Profiling Ain’t Equal

Profiling Ain’t Equal

Today my husband and I went on a tour of government offices.

He held our son’s hand. I pushed the stroller.

The security guard saw us, and let me through the stroller gate with both kids. I didn’t even pass through the metal detector. He told my husband, who was holding the backpack, to wait in line.

Well, that’s curious, isn’t it? Is it because my husband had the bag, and I had the stroller? Or because he’s a man, and I’m a woman?

I decided to ask. “Hey, excuse me? If it had been the opposite – he’d had the stroller and I had the bag, would you have done the same thing?”

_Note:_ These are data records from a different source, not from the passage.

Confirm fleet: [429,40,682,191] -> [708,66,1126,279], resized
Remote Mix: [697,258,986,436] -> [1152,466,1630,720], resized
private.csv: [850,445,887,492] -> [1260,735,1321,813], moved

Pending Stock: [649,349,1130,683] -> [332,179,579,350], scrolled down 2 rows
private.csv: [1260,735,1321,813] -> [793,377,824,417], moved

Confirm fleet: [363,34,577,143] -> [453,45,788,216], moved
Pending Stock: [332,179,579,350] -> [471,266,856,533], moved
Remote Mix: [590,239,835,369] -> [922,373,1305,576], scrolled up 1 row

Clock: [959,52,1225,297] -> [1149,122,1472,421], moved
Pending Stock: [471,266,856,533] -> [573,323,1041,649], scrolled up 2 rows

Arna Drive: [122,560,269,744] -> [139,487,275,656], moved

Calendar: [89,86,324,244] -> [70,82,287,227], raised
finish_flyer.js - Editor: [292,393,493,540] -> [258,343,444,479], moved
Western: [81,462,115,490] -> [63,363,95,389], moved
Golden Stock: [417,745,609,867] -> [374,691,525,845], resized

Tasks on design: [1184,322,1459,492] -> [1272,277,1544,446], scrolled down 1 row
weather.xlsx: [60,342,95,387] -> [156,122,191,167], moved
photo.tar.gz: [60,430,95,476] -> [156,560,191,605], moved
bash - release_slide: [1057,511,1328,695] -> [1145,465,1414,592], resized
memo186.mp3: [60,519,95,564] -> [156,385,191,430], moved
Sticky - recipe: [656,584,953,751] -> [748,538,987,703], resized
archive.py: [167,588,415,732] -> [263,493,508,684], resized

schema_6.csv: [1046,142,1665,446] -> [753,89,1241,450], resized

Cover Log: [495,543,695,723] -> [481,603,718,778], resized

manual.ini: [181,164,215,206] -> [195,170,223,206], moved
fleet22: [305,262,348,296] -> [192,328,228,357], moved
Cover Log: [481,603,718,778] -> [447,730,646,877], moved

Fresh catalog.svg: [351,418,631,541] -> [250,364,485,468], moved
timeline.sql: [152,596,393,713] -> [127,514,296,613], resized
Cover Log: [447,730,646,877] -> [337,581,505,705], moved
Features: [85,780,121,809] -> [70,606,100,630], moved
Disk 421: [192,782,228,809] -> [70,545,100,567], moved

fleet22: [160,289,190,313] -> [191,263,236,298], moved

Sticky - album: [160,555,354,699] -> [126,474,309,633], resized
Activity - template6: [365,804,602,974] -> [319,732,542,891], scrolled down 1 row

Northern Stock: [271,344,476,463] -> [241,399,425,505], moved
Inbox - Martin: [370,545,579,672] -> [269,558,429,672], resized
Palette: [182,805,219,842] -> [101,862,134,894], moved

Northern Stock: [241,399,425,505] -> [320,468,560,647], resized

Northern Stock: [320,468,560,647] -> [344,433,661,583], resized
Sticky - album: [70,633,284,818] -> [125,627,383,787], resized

He shook his head and chuckled a bit, slightly embarrassed. “No, it’s only you who can go through.”

“Okay, thanks.”

You think my husband was insulted? Trust me, he wasn’t. He got it. We both got it.

And then it happened again.

This time, I was holding my son’s hand and my husband was pushing the stroller. The [female] security guard said, “Where to?”

I said, “Ministry X.” She said, “Okay,” basically took the stroller from my husband and gave it to me. Then she pushed me and both kids through the door – no security check necessary. My husband waited in the line.

But wait. Unlike the previous office, this time only I needed to go in.

My husband couldn’t wait in line. He couldn’t go in at all. He had to wait outside. Why? Because he didn’t need an office, personally. He was just there to help.

As if I wanted to shlep both of them to the office on my own. Plus, my husband needed the bathroom.

I was pissed because my husband needed the bathroom, and we’d just walked through ten minutes of nearly constant secondhand smoke.

But yeah, okay. I get it. It IS smart and it DOES make sense.

(I just wish they’d ban smoking, fine the smokers 20,000 shekels per cigarette, and tell them to kill themselves where they’re not harming others. Smokers are selfish. Truly selfish. They care more about their own comfort than about the thousands of people they harm with their cigarettes. Did I say I hate smokers? Well, I do.)

And no, it’s not personal. Anyone can tell that my husband is:

  • Jewish (i.e., not out to kill Jews for the sake of Allah and 70 virgins)
  • married (married men are, on the whole, less violent)
  • a dad (dads have more to lose)
  • Anglo
  • non of Middle Eastern descent
  • truly “chareidi” and not just pretending to be (chareidim are not known to be violent; they don’t want trouble)

There’s no *real* reason to hold him up. But those are the rules, and they are there for a reason.

I recognize the fact that most of the time, we get slack, because really and truly, we are not a threat.

I also recognize the fact that things have been “heating up” recently and therefore there is less slack to be given, across the board.

That’s life.

And I’m glad the rules are there, and that they are known and followed. Because it keeps us all safe.

I’m writing this because there’s a lot of noise about the “unfairness” of profiling.

Guys, I don’t care if it’s unfair. It works. Profiling is one of the best, if not *the* best, method of spotting terrorists and other threatening persons.

Get over it.

Use profiling.

And stop the kvetching about the unfairness.

Because, you know, life ain’t fair. Live with it.